Deforestation, the destruction of mass quantities of foliage is one of the biggest problems that face our generation as 55% of all trees have disappeared.
With swaths half the size of England being lost every year, thousands of species of animals are beocming endangered with no home, shelter or food.
Our reporter, who has been looking into the story, has shared a feature on the harrowing experience of deforestation from the point of view of the tree itself as if it was a conscious being.
What is this, the thing that I am. What are these green things perched upon my many arms. Why is this gritty brown stuff covering my many legs. Why do the squirrels scatter up and down my body, and the birds nestle in my wild hair? And most importantly, why do the walkers hate me.
I grew up hundreds of years ago, with all my brothers and sisters, cousins, friends and neighbours in the rich brown earth, feeding on sunlight and clear drops as I rise above the horizon and stretch out my many arms and shake the many green things that protrude from them.
I was everywhere. All over this spherical object upon which i grow. Sometimes I am in hot weather. Where scaly, slithery things hang down from my many arms and colourful feathered birds swoop and dive around me. Sometimes I am in cold places, where the green become brown and drop mercilessly to the dead floor, and the black and white badgery things come shuffling and sniffling round my cracked, old and wrinkly trunk. I was everywhere.
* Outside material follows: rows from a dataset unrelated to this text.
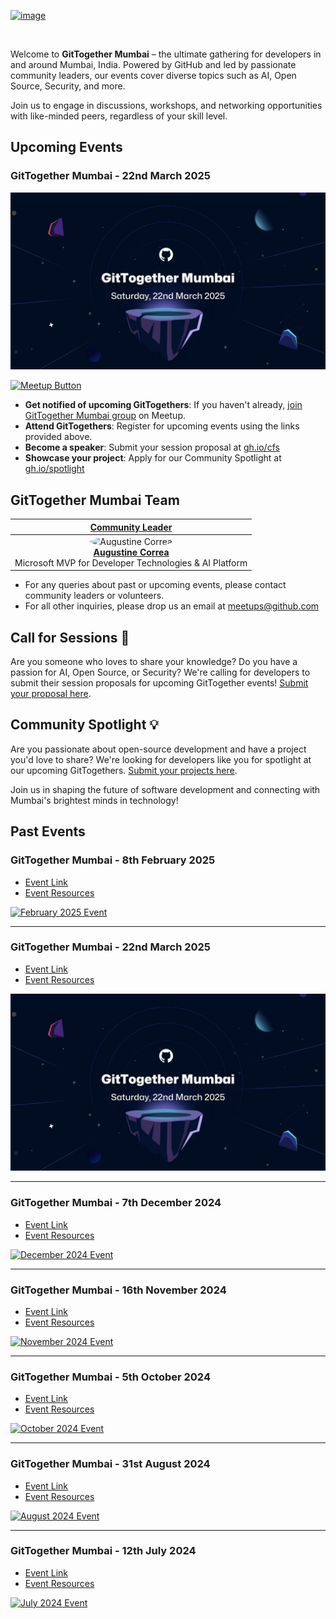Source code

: [![image](/assets/cover-image.png)](https://www.meetup.com/gittogether-mumbai)

<br>

Welcome to **GitTogether Mumbai** – the ultimate gathering for developers in and around Mumbai, India. Powered by GitHub and led by passionate community leaders, our events cover diverse topics such as AI, Open Source, Security, and more.

Join us to engage in discussions, workshops, and networking opportunities with like-minded peers, regardless of your skill level.

## Upcoming Events

### GitTogether Mumbai - 22nd March 2025

[![March 2025 Event](/assets/2025-03-22.jpg)](https://www.meetup.com/gittogether-mumbai/events/306569732/)


[![Meetup Button](/assets/meetup-button.png)](https://www.meetup.com/gittogether-mumbai)

- **Get notified of upcoming GitTogethers**: If you haven't already, [join GitTogether Mumbai group](https://www.meetup.com/gittogether-mumbai) on Meetup.
- **Attend GitTogethers**: Register for upcoming events using the links provided above.
- **Become a speaker**: Submit your session proposal at [gh.io/cfs](https://gh.io/cfs)
- **Showcase your project**: Apply for our Community Spotlight at [gh.io/spotlight](https://gh.io/spotlight)

## GitTogether Mumbai Team

| [Community Leader](https://github.com/gittogethers/community-leaders) |
|:---:|
| <img src="https://github.com/indcoder.png" width="80" height="80" style="border-radius: 50%;" alt="Augustine Correa"><br>**[Augustine Correa](https://github.com/indcoder)**<br>Microsoft MVP for Developer Technologies & AI Platform |

- For any queries about past or upcoming events, please contact community leaders or volunteers.
- For all other inquiries, please drop us an email at meetups@github.com

## Call for Sessions 📢

Are you someone who loves to share your knowledge? Do you have a passion for AI, Open Source, or Security? We're calling for developers to submit their session proposals for upcoming GitTogether events! [Submit your proposal here](https://gh.io/cfs).

## Community Spotlight 💡

Are you passionate about open-source development and have a project you'd love to share? We're looking for developers like you for spotlight at our upcoming GitTogethers. [Submit your projects here](https://gh.io/spotlight).

Join us in shaping the future of software development and connecting with Mumbai's brightest minds in technology!

## Past Events

### GitTogether Mumbai - 8th February 2025

- [Event Link](https://www.meetup.com/gittogether-mumbai/events/305028963/)
- [Event Resources](./GitTogether%20Mumbai%202025-02-08/)

[![February 2025 Event](assets/2025-02-08.jpg)](https://www.meetup.com/gittogether-mumbai)

-------------

### GitTogether Mumbai - 22nd March 2025

- [Event Link](https://www.meetup.com/gittogether-mumbai/events/305028964/)
- [Event Resources](./GitTogether%20Mumbai%202025-03-22/)

[![March 2025 Event](assets/2025-03-22.jpg)](https://www.meetup.com/gittogether-mumbai)

-------------

### GitTogether Mumbai - 7th December 2024

- [Event Link](https://www.meetup.com/gittogether-mumbai/events/304771656/)
- [Event Resources](./GitTogether%20Mumbai%202024-12-07)

[![December 2024 Event](/assets/2024-12-07.jpg)](https://www.meetup.com/gittogether-mumbai/events/304771656/)

-------------

### GitTogether Mumbai - 16th November 2024

- [Event Link](https://www.meetup.com/gittogether-mumbai/events/304195856)
- [Event Resources](./GitTogether%20Mumbai%202024-11-16)

[![November 2024 Event](/assets/2024-11-16.jpg)](https://www.meetup.com/gittogether-mumbai/events/303564188/)

-------------

### GitTogether Mumbai - 5th October 2024

- [Event Link](https://www.meetup.com/gittogether-mumbai/events/303564188/)
- [Event Resources](./GitTogether%20Mumbai%202024-10-05)

[![October 2024 Event](/assets/2024-10-05.png)](https://www.meetup.com/gittogether-mumbai/events/303564188/)

-------------

### GitTogether Mumbai - 31st August 2024

- [Event Link](https://www.meetup.com/gittogether-mumbai/events/302784700/)
- [Event Resources](./GitTogether%20Mumbai%202024-08-31)

[![August 2024 Event](/assets/2024-08-31.jpg)](https://www.meetup.com/gittogether-mumbai/events/302784700/)

-------------

### GitTogether Mumbai - 12th July 2024

- [Event Link](https://www.meetup.com/gittogether-mumbai/events/301833510/)
- [Event Resources](./GitTogether%20Mumbai%202024-07-12)

[![July 2024 Event](/assets/2024-07-12.jpg)](https://www.meetup.com/gittogether-mumbai/events/301833510/)
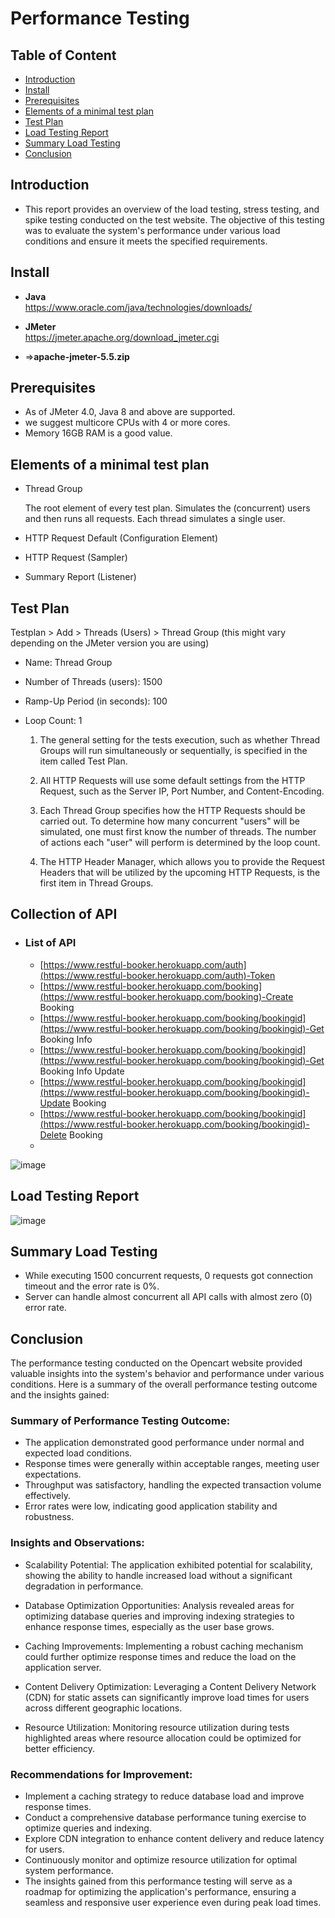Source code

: # Performance Testing 
## Table of Content
- [Introduction](https://github.com/umacb/Performance-Testing-1#introduction)
- [Install](https://github.com/umacb/Performance-Testing-1#install)
- [Prerequisites](https://github.com/umacb/Performance-Testing-1#Prerequisites)
- [Elements of a minimal test plan](https://github.com/umacb/Performance-Testing-1#Elements-of-a-minimal-test-plan)
- [Test Plan](https://github.com/umacb/Performance-Testing-1#Test-Plan)
- [Load Testing Report](https://github.com/umacb/Performance-Testing-1#Load-Testing-Report)
- [Summary Load Testing](https://github.com/umacb/Performance-Testing-1#Summary-Load-Testing)
- [Conclusion](https://github.com/umacb/Performance-Testing-1#Conclusion)
## Introduction
- This report provides an overview of the load testing, stress testing, and spike testing conducted on the test website. The objective of this testing was to evaluate the system's performance under various load conditions and ensure it meets the specified requirements.
## Install
- **Java**  
https://www.oracle.com/java/technologies/downloads/

- **JMeter**  
https://jmeter.apache.org/download_jmeter.cgi     
- =>**apache-jmeter-5.5.zip**

## Prerequisites
- As of JMeter 4.0, Java 8 and above are supported.
- we suggest  multicore CPUs with 4 or more cores.
- Memory 16GB RAM is a good value.

## Elements of a minimal test plan
- Thread Group

    The root element of every test plan. Simulates the (concurrent) users and then runs all requests. Each thread simulates a single user.

- HTTP Request Default (Configuration Element)

- HTTP Request (Sampler)

- Summary Report (Listener)

## Test Plan

Testplan > Add > Threads (Users) > Thread Group (this might vary depending on the JMeter version you are using)
- Name: Thread Group
- Number of Threads (users): 1500
- Ramp-Up Period (in seconds): 100 
- Loop Count: 1  

  1) The general setting for the tests execution, such as whether Thread Groups will run simultaneously or sequentially, is specified in the item called Test Plan.

  2) All HTTP Requests will use some default settings from the HTTP Request, such as the Server IP, Port Number, and Content-Encoding.

  3) Each Thread Group specifies how the HTTP Requests should be carried out. To determine how many concurrent "users" will be simulated, one must first know the number of threads. The number of actions each "user" will perform is determined by the loop count.

  4) The HTTP Header Manager, which allows you to provide the Request Headers that will be utilized by the upcoming HTTP Requests, is the first item in Thread Groups.
 ## Collection of API

-  
    ### List of API 

    - [https://www.restful-booker.herokuapp.com/auth](https://www.restful-booker.herokuapp.com/auth)-Token
    - [https://www.restful-booker.herokuapp.com/booking](https://www.restful-booker.herokuapp.com/booking)-Create Booking
    - [https://www.restful-booker.herokuapp.com/booking/bookingid](https://www.restful-booker.herokuapp.com/booking/bookingid)-Get Booking Info
    - [https://www.restful-booker.herokuapp.com/booking/bookingid](https://www.restful-booker.herokuapp.com/booking/bookingid)-Get Booking Info Update
    - [https://www.restful-booker.herokuapp.com/booking/bookingid](https://www.restful-booker.herokuapp.com/booking/bookingid)-Update Booking
    - [https://www.restful-booker.herokuapp.com/booking/bookingid](https://www.restful-booker.herokuapp.com/booking/bookingid)-Delete Booking
    - 

![image](https://github.com/umacb/CVPR/assets/113898629/266a9135-2e53-4390-b7ae-b678d3ece48e)

## Load Testing Report

![image](https://github.com/umacb/CVPR/assets/113898629/468ae4e4-594b-4e9f-9391-be747a146779)





## Summary Load Testing
- While executing 1500 concurrent requests, 0 requests got connection timeout and the error rate is 0%.
- Server can handle almost concurrent all API calls with almost zero (0) error rate.


## Conclusion
The performance testing conducted on the Opencart website provided valuable insights into the system's behavior and performance under various conditions. Here is a summary of the overall performance testing outcome and the insights gained:

### Summary of Performance Testing Outcome:
- The application demonstrated good performance under normal and expected load conditions.
- Response times were generally within acceptable ranges, meeting user expectations.
- Throughput was satisfactory, handling the expected transaction volume effectively.
- Error rates were low, indicating good application stability and robustness.
### Insights and Observations:
- Scalability Potential: The application exhibited potential for scalability, showing the ability to handle increased load without a significant degradation in performance.

- Database Optimization Opportunities: Analysis revealed areas for optimizing database queries and improving indexing strategies to enhance response times, especially as the user base grows.

- Caching Improvements: Implementing a robust caching mechanism could further optimize response times and reduce the load on the application server.

- Content Delivery Optimization: Leveraging a Content Delivery Network (CDN) for static assets can significantly improve load times for users across different geographic locations.

- Resource Utilization: Monitoring resource utilization during tests highlighted areas where resource allocation could be optimized for better efficiency.

### Recommendations for Improvement:
- Implement a caching strategy to reduce database load and improve response times.
- Conduct a comprehensive database performance tuning exercise to optimize queries and indexing.
- Explore CDN integration to enhance content delivery and reduce latency for users.
- Continuously monitor and optimize resource utilization for optimal system performance.
- The insights gained from this performance testing will serve as a roadmap for optimizing the application's performance, ensuring a seamless and responsive user   experience even during peak load times.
Today I am not so much, I do not see so many places. I do not hear so many noises. I do not feel so many paws and claws and scales and trails all up and down my body. I used to see the whole world and now i only see 30% of it. And there is one reason for this. The walkers came.
I hear the walkers, I hear their voices and I hear their footsteps and I hear their noisy chains. I cannot see them from way above the metropolis, but I know they are there. I feel them.Those are the things that hurt me. Whenever I hear the footsteps, What I fear all over the world, is that when the footsteps stop, the chains will come.
I feel the pain of my brothers and sisters and cousins, friends and neighbours. And I hurt all over the world. I want to plead the walkers to stop, but they can’t hear me. They can’t hear me because they wear those noise muffler things. I think that’s so they don’t have to feel the pain too. Because if they could hear me scream, they would.
I am tilting, and tumbling, and falling. For the first time in hundreds of years I can see my many legs. I hit the floor with a thud and it hits me too. For the first time I do not feel so strong. The horizon has fallen on its side and I am confused and scared.
I do not know why this is happening. And as I lay on my side, and the light fades. I think to myself. Why don’t the walkers like me? What if I was different? What if I was square. Like the Square brick things that they emerge from in the mornings. I wonder if they know that while they chose to kill me, I try so desperately to keep them alive. I wonder if they know. Surely they must know.
What was this. The thing that I was. What were these green things perched upon my many arms. Why was this gritty brown stuff covering my many legs. Why can the squirrels no longer scatter up and down my body, and the birds no longer nestle in my wild hair. And most importantly, why did the walkers come.